Selbstverständlich blicken viele nach Deutschland, doch klarerweise ist unsere Situation eine völlig andere. Zum einen gibt es keine breite soziale Bewegung, aus der eine WASG-artige Formation entstehen könnte. Vielmehr gibt es eine Reihe an kleineren Bewegungen und Kämpfen, die es gilt, in Aufbruch zusammenzuführen, zu stärken und eine übergreifende Perspektive zu geben. Zum anderen gibt es keine PDS, die einen fertigen bürokratischen Apparat mitbringt, der den Charakter des Projekts massiv beeinflusst. Dennoch gibt es natürlich Lehren aus den Erfahrungen in Deutschland, die hierzulande zu beachten sind. Zum einen gilt es vor allem im Formierungsprozess für demokratische Strukturen zu kämpfen – das bedeutet auch, dass Aufbruch nicht nur für Einzelpersonen, sondern auch für Organisationen offen sein muss. Es muss innerhalb des Projekts möglich sein, Strömungen, Plattformen und Fraktionen zu bilden, um eine demokratische Debatte zu garantieren. Die Entwicklung des Programms sollte nicht verschlossenen Zirkeln vorbehalten bleiben, sondern Gegenstand einer breiten Debatte sein. Deutschland zeigt uns auch die Wichtigkeit der Verankerung in den Gewerkschaften – das wird aufgrund des monolithischen Charakters des ÖGB und der Todesumarmung durch die SPÖ eine sehr schwierige Aufgabe. Das Beispiel der WASG zeigt auch, dass es falsch wäre zu glauben, gleich beim ersten Wahlantritt müsse die Hürde genommen werden oder das Projekt wäre zum Scheitern verurteilt. Wahlkämpfe können, auch wenn sie keinen unmittelbaren Erfolg bringen, helfen, das Projekt bekannter zu machen und zu stärken. Vor allem in Abwesenheit breiterer gesellschaftlicher Kämpfe ist die Wahlebene nun mal ein Ort, an dem viele gesellschaftliche Widersprüche ihren Ausdruck finden können. Sollte Aufbruch erfolgreich sein, so wird es unverzichtbar, die Lehren aus den Debatten rund um Regierungsbeteiligungen der Linken in Deutschland zu ziehen. Aufbruch muss radikal anders sein als die etablierten Parteien. Positionen in Gemeinderäten, Landtagen oder im Parlament müssen als Sprachrohre für soziale Bewegungen und Widerstand von unten genutzt werden. Sich an der herrschenden Politik in Koalitionen mit prokapitalistischen Parteien „konstruktiv“ zu beteiligen oder „mitzugestalten“ heißt, sich mitschuldig zu machen an Sozialabbau und Rassismus. Deswegen braucht es eine klare Absage an die etablierten Parteien und an Regierungsbeteiligungen, die Kürzungspolitik und Rassismus bedeuten würden.

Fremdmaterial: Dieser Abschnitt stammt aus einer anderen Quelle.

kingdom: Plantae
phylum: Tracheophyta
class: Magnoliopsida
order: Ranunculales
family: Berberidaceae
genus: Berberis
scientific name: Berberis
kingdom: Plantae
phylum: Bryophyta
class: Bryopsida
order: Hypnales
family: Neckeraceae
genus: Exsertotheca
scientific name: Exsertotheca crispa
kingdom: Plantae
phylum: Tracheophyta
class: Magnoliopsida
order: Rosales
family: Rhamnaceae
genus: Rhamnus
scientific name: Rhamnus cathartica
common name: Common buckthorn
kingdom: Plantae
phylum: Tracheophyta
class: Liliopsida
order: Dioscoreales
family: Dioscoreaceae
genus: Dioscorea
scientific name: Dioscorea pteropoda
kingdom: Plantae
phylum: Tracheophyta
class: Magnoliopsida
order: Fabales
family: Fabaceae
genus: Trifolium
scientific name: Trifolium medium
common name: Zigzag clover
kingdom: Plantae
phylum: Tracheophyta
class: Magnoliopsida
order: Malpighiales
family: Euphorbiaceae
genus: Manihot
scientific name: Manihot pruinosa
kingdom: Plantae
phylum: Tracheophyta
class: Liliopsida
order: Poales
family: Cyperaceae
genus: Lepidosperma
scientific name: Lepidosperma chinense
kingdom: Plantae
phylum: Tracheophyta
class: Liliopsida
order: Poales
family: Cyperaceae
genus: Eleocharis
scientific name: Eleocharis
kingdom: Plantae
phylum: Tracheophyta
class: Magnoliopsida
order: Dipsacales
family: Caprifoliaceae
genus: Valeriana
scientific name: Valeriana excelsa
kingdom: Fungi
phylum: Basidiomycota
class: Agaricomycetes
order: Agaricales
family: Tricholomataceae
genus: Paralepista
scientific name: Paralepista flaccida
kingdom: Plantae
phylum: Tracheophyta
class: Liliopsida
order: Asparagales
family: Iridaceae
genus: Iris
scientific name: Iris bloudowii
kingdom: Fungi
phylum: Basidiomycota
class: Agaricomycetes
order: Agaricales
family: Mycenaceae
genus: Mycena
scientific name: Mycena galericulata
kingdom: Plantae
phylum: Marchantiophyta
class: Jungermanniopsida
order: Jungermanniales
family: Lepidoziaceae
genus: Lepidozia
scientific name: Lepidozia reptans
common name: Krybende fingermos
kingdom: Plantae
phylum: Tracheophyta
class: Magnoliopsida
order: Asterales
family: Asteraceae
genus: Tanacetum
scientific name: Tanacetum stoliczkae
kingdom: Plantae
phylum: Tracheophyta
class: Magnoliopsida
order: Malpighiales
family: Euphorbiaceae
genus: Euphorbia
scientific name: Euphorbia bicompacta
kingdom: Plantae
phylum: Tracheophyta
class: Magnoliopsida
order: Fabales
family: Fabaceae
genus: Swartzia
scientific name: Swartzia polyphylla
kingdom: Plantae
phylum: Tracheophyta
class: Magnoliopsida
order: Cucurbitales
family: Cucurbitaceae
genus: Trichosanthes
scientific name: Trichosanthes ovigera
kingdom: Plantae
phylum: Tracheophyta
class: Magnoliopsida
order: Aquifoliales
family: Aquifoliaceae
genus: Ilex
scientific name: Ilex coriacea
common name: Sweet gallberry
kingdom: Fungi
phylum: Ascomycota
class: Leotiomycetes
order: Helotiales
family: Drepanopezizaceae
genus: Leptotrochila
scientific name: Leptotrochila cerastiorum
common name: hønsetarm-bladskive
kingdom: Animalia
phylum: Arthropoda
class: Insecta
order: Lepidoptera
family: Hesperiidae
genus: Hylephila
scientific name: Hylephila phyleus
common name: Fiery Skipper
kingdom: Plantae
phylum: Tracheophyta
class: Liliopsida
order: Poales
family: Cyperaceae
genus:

Alles in allem bleibt zu sagen, dass es sicherlich alles andere als einfach wird. Die sozialistische Linke in Österreich ist nach wie vor schwach. Es gibt keine Garantie, dass Aufbruch das Potential, das es gibt, ausschöpfen kann. Wenn das Projekt scheitert, wird das die Linke in dieser entscheidenden Phase auf schmerzhafte Weise zurückwerfen, Aufbruch hat also auch große Verantwortung zu tragen – und dieser Verantwortung müssen wir uns stellen. Die nächste Zeit wird durch eine vertiefte politische und soziale Krise geprägt sein. Wir müssen es schaffen, eine neue Arbeiterpartei aufzubauen, um ein politisches Kampfinstrument zu haben, das die Angriffe der Bosse und die Hetze der FPÖ zurückschlägt. Es wird sich zeigen, ob Aufbruch ein Schritt in diese Richtung ist. Wir, die SLP, werden uns jedenfalls mit voller Kraft dafür einsetzen.